Depression creates an empty pit feeling in your stomach while disconnecting the limbs, which then feel like heavy burdens.
Anger and shame are like forest fires inside of your head. But anyone who works out knows that these negative emotions can be transferred into high-octane workout fuel!!
Foods that heal the body have positive and stabilizing effects on your mood. Today I juiced 6 beets and felt good for several hours afterward, despite not eating nearly enough until dinner time.
Eat quality foods because they make you feel better. Train hard because it’s an opportunity to leave your negativity in the gym. Then see for yourself how much easier it is to relax, sleep well and feel happy outside of the gym.
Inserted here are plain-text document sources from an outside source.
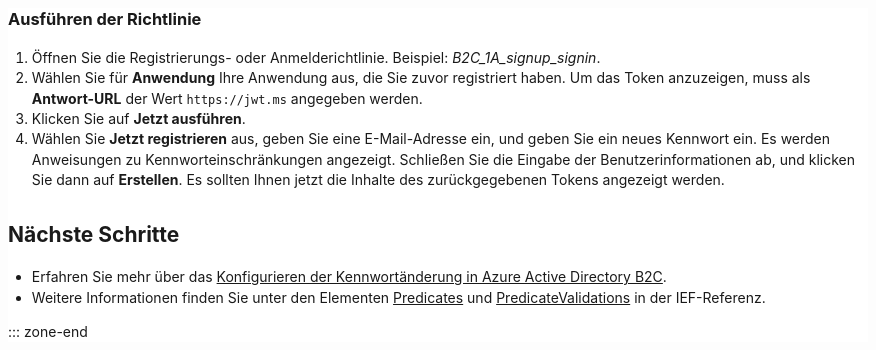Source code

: ### <a name="run-the-policy"></a>Ausführen der Richtlinie

1. Öffnen Sie die Registrierungs- oder Anmelderichtlinie. Beispiel: *B2C_1A_signup_signin*.
2. Wählen Sie für **Anwendung** Ihre Anwendung aus, die Sie zuvor registriert haben. Um das Token anzuzeigen, muss als **Antwort-URL** der Wert `https://jwt.ms` angegeben werden.
3. Klicken Sie auf **Jetzt ausführen**.
4. Wählen Sie **Jetzt registrieren** aus, geben Sie eine E-Mail-Adresse ein, und geben Sie ein neues Kennwort ein. Es werden Anweisungen zu Kennworteinschränkungen angezeigt. Schließen Sie die Eingabe der Benutzerinformationen ab, und klicken Sie dann auf **Erstellen**. Es sollten Ihnen jetzt die Inhalte des zurückgegebenen Tokens angezeigt werden.

## <a name="next-steps"></a>Nächste Schritte

- Erfahren Sie mehr über das [Konfigurieren der Kennwortänderung in Azure Active Directory B2C](add-password-change-policy.md).
- Weitere Informationen finden Sie unter den Elementen [Predicates](predicates.md) und [PredicateValidations](predicates.md#predicatevalidations) in der IEF-Referenz.


::: zone-end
Lifting weights and cardio can improve your quality of life immensely. But there’s something else I’ve discovered recently that I wanted to share…
My Transformation From Yoga Skeptic to Hip-Opener Fanatic
A few weeks ago one of my friends returned briefly from her new life in Costa Rica.
She’d quit her fast-paced New York lifestyle to surf, learn Brazilian jiu-jitsu, earn a living from her photography blog, and become a yogi.
We decided to exchange a gym workout for a yoga session. I’d done yoga a few times before, and I was a yoga skeptic. But I tried to keep an open mind.
After a few basic poses that were somewhat boring, my friend said we were going to focus on hip-openers.
She said that according to yogis, we all store stress and negative traumas in our hips. It turns out that this is common knowledge among yoga types and I’d never heard it before.
It sounded like new agey horse manure to me, but I copied her poses for about half an hour. What I discovered was that a) I’m not nearly as flexible as I thought I was and b) These “poses” actually were a cathartic experience.
My default state is on-edge on the inside while appearing stoic on the outside. Working out makes me euphoric and calm for the rest of the day. These hip-openers did not provide any euphoria, but they evaporated the stress that I’d been carrying around all day.
Since then, I’ve been practicing them almost every night before bed. They cut through tension effortlessly – like a sharp knife through butter.
After a lot of online research, I found the names of the poses we did. I won’t provide any commentary because I’m not a yoga expert and I don’t want to give any false advice.
1. Pigeon Pose
2. Lizard lower lunge
3. Thread the needle
4. Crane pose
5. Standing hip opener
Try them for yourself and you’ll see what I mean!